• _Assigned task 1_: Give, as a JSON list of strings with one string per line and blank lines omitted, the lines of the records from their start up to and including the line containing "Iran) And More.". Leave the pictures out.

Last night the West End staged a gay comedy about the Eurovision song contest. Anita Dobson, once of Eastenders, played Katia Europa, song contest hostess who, possessed by the spirit of Europe, gives a televised lecture to the world on the glories of European harmony, while a Eurovision fanatic, Gary, and his friend Kevin find happiness backstage. Not an idea which you might automatically be tempted to take to Sir Andrew Lloyd Webber's home and ask him to cough up pounds 150,000 backing to put on the show.

But Tim Luscombe, the writer and director of the show at the Vaudeville Theatre and founder of the London Gay Theatre Company, did just that when he heard that Sir Andrew was a fellow song contest buff.

And it worked. Sir Andrew liked the script, enjoyed the pastiche songs by composer Jason Carr and the pastiche wholesome lyrics by Luscombe. The show was staged at Sir Andrew's private festival at his Berkshire home and he then financed it for the West End.

Thirty-two-year-old Luscombe says it has all been like a dream, and at the aftershow party last night was still regaling guests with Eurovision song contest trivia such as the fact that every winning Eurovision song has had a key change before the third chorus except Non Ho L'Eta, sung by Gigliola Cinquetti in 1964.

In the audience were former song contest entrants, including Bucks Fizz, Rose Marie and The Brotherhood of Man, and of course the contest's real life hostess for so many years, Katie Boyle.

Though this was a very uneven comedy, last night may yet prove to have been a seminal moment in West End theatre history, not for anything that happened on stage but for the arrangement of the back rows of the stalls, which were re-designed to have tables with drinks in front of them. The laughter from the rear stalls grew louder as the show progressed. Now there's an idea that could run and run.

• _Assigned task 2_: In the piece on the Eurovision stage comedy, rewrite the passage from "In the audience" up to and including "run and run.", replacing "uneven" with "patchy".

• _Input_:
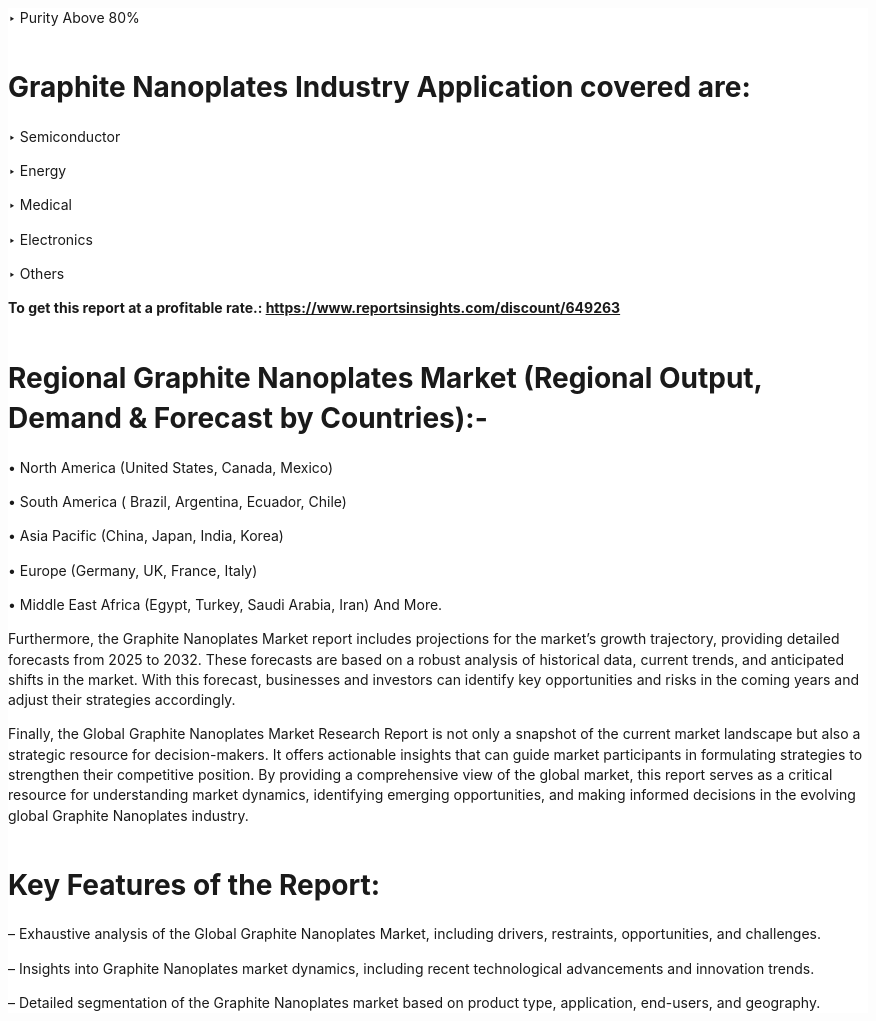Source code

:‣ Purity Above 80%

# <strong>Graphite Nanoplates Industry Application covered are:</strong>

‣ Semiconductor

‣ Energy

‣ Medical

‣ Electronics

‣ Others

<strong>To get this report at a profitable rate.: <a href=https://www.reportsinsights.com/discount/649263>https://www.reportsinsights.com/discount/649263</a></strong>

# <strong>Regional Graphite Nanoplates Market (Regional Output, Demand &amp; Forecast by Countries):-</strong>

• North America (United States, Canada, Mexico)

• South America ( Brazil, Argentina, Ecuador, Chile)

• Asia Pacific (China, Japan, India, Korea)

• Europe (Germany, UK, France, Italy)

• Middle East Africa (Egypt, Turkey, Saudi Arabia, Iran) And More.

Furthermore, the Graphite Nanoplates Market report includes projections for the market’s growth trajectory, providing detailed forecasts from 2025 to 2032. These forecasts are based on a robust analysis of historical data, current trends, and anticipated shifts in the market. With this forecast, businesses and investors can identify key opportunities and risks in the coming years and adjust their strategies accordingly.

Finally, the Global Graphite Nanoplates Market Research Report is not only a snapshot of the current market landscape but also a strategic resource for decision-makers. It offers actionable insights that can guide market participants in formulating strategies to strengthen their competitive position. By providing a comprehensive view of the global market, this report serves as a critical resource for understanding market dynamics, identifying emerging opportunities, and making informed decisions in the evolving global Graphite Nanoplates industry.

# <strong>Key Features of the Report:</strong>

– Exhaustive analysis of the Global Graphite Nanoplates Market, including drivers, restraints, opportunities, and challenges.

– Insights into Graphite Nanoplates market dynamics, including recent technological advancements and innovation trends.

– Detailed segmentation of the Graphite Nanoplates market based on product type, application, end-users, and geography.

• _Expected answer 1_:
[
  "Source code",
  ":‣ Purity Above 80%",
  "# <strong>Graphite Nanoplates Industry Application covered are:</strong>",
  "‣ Semiconductor",
  "‣ Energy",
  "‣ Medical",
  "‣ Electronics",
  "‣ Others",
  "<strong>To get this report at a profitable rate.: <a href=https://www.reportsinsights.com/discount/649263>https://www.reportsinsights.com/discount/649263</a></strong>",
  "# <strong>Regional Graphite Nanoplates Market (Regional Output, Demand &amp; Forecast by Countries):-</strong>",
  "• North America (United States, Canada, Mexico)",
  "• South America ( Brazil, Argentina, Ecuador, Chile)",
  "• Asia Pacific (China, Japan, India, Korea)",
  "• Europe (Germany, UK, France, Italy)",
  "• Middle East Africa (Egypt, Turkey, Saudi Arabia, Iran) And More."
]

• _Expected answer 2_:
In the audience were former song contest entrants, including Bucks Fizz, Rose Marie and The Brotherhood of Man, and of course the contest's real life hostess for so many years, Katie Boyle.

Though this was a very patchy comedy, last night may yet prove to have been a seminal moment in West End theatre history, not for anything that happened on stage but for the arrangement of the back rows of the stalls, which were re-designed to have tables with drinks in front of them. The laughter from the rear stalls grew louder as the show progressed. Now there's an idea that could run and run.